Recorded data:
────────────────────
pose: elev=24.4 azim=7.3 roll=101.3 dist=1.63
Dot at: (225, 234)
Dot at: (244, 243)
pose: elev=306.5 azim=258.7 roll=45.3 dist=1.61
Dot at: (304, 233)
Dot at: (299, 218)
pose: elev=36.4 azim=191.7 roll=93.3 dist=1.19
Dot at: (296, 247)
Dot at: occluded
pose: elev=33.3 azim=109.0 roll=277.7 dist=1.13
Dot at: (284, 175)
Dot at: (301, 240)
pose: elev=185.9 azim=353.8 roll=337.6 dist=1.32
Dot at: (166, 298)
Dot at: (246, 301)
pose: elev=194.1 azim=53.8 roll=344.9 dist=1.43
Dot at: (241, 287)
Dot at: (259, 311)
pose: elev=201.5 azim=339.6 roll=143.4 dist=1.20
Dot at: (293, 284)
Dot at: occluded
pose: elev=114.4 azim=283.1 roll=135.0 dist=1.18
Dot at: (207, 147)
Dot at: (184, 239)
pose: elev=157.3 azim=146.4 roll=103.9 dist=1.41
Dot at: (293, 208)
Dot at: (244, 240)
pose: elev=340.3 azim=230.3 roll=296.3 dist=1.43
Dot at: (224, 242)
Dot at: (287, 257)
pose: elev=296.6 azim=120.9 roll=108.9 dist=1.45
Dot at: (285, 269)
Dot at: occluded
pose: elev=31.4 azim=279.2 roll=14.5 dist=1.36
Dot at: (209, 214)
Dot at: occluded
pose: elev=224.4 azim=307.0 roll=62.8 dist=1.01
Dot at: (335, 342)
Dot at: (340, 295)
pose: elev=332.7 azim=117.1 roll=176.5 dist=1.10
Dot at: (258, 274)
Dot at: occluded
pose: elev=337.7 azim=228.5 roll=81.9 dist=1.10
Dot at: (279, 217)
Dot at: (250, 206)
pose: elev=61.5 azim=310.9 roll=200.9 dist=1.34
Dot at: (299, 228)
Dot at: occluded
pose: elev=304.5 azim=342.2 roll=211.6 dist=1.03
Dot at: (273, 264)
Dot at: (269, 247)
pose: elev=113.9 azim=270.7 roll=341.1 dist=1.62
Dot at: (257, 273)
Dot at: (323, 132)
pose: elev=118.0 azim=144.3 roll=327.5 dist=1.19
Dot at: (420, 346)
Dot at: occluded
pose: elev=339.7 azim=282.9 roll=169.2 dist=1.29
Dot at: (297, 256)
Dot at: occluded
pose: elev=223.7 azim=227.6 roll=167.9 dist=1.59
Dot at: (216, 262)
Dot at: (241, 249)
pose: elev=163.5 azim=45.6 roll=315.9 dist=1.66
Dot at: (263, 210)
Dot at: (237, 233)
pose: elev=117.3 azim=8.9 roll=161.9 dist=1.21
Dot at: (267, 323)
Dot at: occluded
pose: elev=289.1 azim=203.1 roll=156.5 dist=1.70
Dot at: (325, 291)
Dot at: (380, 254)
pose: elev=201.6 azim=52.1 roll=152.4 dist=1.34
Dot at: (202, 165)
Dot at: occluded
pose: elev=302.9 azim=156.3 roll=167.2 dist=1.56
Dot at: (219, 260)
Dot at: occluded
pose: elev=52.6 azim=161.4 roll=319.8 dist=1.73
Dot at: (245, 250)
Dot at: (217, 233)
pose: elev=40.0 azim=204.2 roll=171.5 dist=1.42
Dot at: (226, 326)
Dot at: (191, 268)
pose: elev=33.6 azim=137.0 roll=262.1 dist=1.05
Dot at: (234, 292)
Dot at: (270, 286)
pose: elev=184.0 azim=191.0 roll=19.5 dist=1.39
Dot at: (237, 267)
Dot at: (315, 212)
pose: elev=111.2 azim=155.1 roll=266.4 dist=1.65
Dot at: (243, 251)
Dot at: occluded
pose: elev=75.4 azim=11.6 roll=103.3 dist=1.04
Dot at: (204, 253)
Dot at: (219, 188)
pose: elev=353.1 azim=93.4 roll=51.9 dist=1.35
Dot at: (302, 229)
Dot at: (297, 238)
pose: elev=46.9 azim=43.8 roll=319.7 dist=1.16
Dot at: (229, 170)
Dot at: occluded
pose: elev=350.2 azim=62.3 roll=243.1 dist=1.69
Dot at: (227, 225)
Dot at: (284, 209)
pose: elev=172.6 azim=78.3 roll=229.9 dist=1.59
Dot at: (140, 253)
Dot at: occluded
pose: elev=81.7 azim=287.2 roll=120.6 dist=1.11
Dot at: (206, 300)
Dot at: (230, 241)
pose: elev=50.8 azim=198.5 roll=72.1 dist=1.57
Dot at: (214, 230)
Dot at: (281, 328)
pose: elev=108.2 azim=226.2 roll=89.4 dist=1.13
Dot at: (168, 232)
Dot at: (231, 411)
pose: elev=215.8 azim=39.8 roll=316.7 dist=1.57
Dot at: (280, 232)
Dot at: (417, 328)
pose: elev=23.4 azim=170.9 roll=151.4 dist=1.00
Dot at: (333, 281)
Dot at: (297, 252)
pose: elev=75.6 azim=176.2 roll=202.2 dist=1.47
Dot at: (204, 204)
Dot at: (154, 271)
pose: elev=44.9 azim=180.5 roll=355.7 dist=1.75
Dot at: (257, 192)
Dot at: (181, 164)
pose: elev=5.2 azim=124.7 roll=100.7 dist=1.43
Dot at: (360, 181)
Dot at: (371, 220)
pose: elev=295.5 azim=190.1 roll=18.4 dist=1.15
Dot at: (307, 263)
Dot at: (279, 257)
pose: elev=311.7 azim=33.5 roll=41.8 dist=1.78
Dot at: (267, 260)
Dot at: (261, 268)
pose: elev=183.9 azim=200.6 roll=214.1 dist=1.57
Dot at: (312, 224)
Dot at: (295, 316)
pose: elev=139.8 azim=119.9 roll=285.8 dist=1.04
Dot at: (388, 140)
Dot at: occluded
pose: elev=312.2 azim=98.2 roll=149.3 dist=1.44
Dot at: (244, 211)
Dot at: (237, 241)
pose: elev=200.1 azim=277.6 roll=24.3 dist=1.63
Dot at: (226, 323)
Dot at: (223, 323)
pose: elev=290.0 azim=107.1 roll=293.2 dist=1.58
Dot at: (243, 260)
────────────────────
INSTRUCTIONS FOR THE TASK:
Rescale the stretch of the material from the line containing "pose: elev=40.0 azim=204.2" through the line containing "Dot at: (315, 212)": rewrite every line in it, multiplying only the coordinates of the point's position in the second view by 1.8 and rounding them to whole numbers, halves up. Keep all other lines and numbers unchanged.

ANSWER:
pose: elev=40.0 azim=204.2 roll=171.5 dist=1.42
Dot at: (226, 326)
Dot at: (344, 482)
pose: elev=33.6 azim=137.0 roll=262.1 dist=1.05
Dot at: (234, 292)
Dot at: (486, 515)
pose: elev=184.0 azim=191.0 roll=19.5 dist=1.39
Dot at: (237, 267)
Dot at: (567, 382)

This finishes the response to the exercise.